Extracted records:

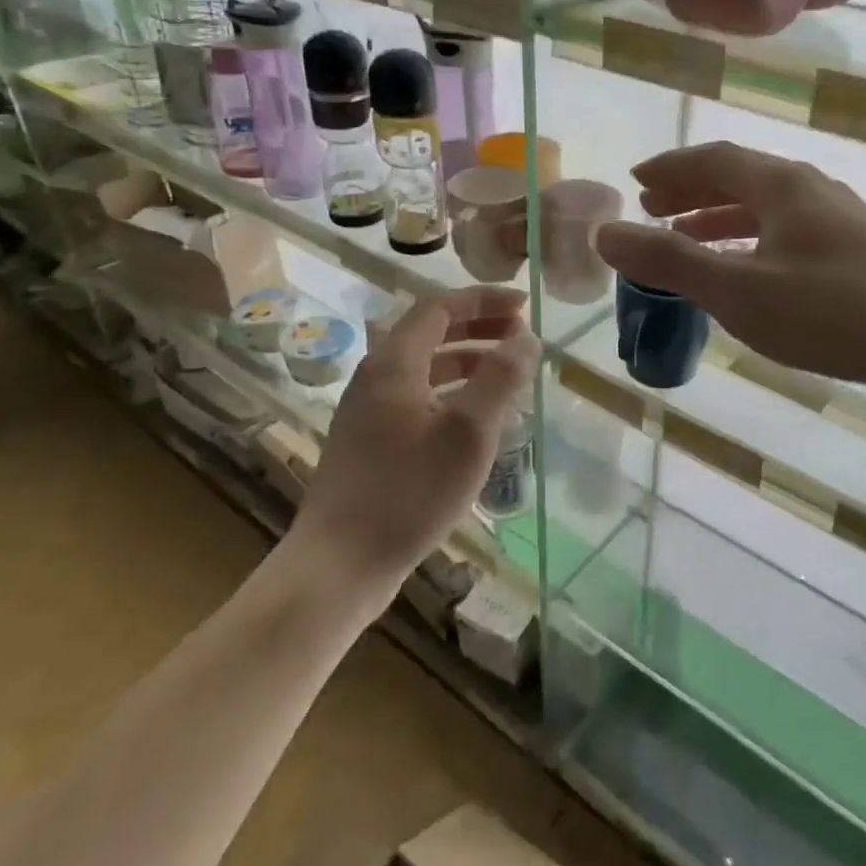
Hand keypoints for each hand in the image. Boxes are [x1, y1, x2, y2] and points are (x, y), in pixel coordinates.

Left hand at [286, 287, 537, 594]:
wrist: (340, 564)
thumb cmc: (409, 493)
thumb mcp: (468, 433)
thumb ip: (500, 379)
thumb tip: (526, 338)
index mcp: (394, 364)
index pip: (439, 308)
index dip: (483, 300)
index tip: (524, 305)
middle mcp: (376, 379)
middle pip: (430, 334)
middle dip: (478, 327)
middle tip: (520, 335)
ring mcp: (368, 413)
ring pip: (424, 370)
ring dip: (467, 361)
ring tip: (507, 374)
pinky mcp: (370, 445)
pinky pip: (418, 400)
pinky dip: (452, 394)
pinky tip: (476, 422)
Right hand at [595, 142, 865, 392]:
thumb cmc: (830, 312)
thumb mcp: (737, 290)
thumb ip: (669, 262)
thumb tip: (605, 234)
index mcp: (781, 184)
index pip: (713, 159)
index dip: (670, 168)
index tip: (636, 182)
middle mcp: (811, 189)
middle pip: (740, 178)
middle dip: (691, 192)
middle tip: (653, 210)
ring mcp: (839, 220)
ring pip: (766, 208)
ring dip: (720, 219)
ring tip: (687, 242)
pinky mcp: (857, 252)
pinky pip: (787, 234)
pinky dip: (752, 243)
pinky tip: (747, 274)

Instructions for the task:
Look above for the line holding "middle mcp: (376, 379)". Print it and every line after it, exactly, through the line holding "pinky tip: (476, 422)".

Answer to this task:
middle mcp: (376, 379)
middle pip: (430, 334)
middle dip: (478, 327)
middle tip: (520, 335)
ring mcp: (368, 413)
ring pip: (424, 370)
ring dip: (467, 361)
ring tip: (507, 374)
pinky mcp: (370, 445)
pinky pip: (418, 400)
pinky dip: (452, 394)
pinky tip: (476, 422)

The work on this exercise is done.